Monday, February 20, 2012

Understanding and Responding to John Franke’s Nonfoundationalism

This article on SBC Voices by Jared Moore is very instructive. It's long, but very well done. My own comment adds only a drop to the bucket full of what Jared wrote:

Jim Pemberton February 20, 2012 at 5:04 pm
 
I think Franke here is guity of at least one common error: there is a difference between the truth and knowing the truth. Many people conflate truth with epistemology, talking about the truth with regard to how we know the truth. However, this denies that the truth that has been revealed to us is actually knowable.

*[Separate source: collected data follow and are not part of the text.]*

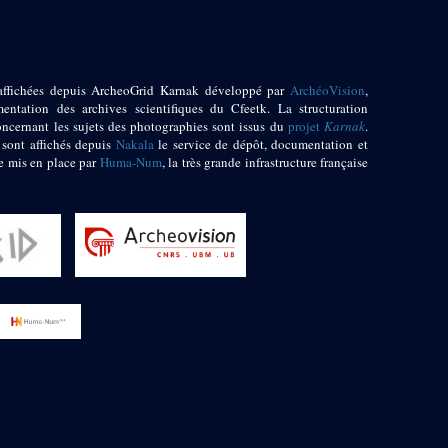
affichées depuis ArcheoGrid Karnak développé par
ArchéoVision
,
entation des archives scientifiques du Cfeetk. La structuration
oncernant les sujets des photographies sont issus du
projet
Karnak
.
 sont affichés depuis
Nakala
le service de dépôt, documentation et
e mis en place par
Huma-Num
, la très grande infrastructure française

But in one sense I see the issue that Franke is trying to address here. It seems (seems) like Jesus and the Apostles treated the OT scriptures often willin-nilliy. Jesus talked about how the Son of Man was to be raised up like Moses raised up the serpent (John 3:14) or that Jonah was a sign of Christ (e.g. Mat 12:39). But the NT meanings aren’t revealed by an exegesis of the OT passages. In these examples, Jesus is using those accounts as illustrations of something else he was trying to teach. That’s not to say that those accounts weren’t given originally in part to provide material for NT analogy, but we don’t have the place of being able to invent our own meaning for things like this. Jesus and the Apostles did – we don’t. So their use of OT scriptures is instructive to us, but we can’t fully base our methods of exegesis on them.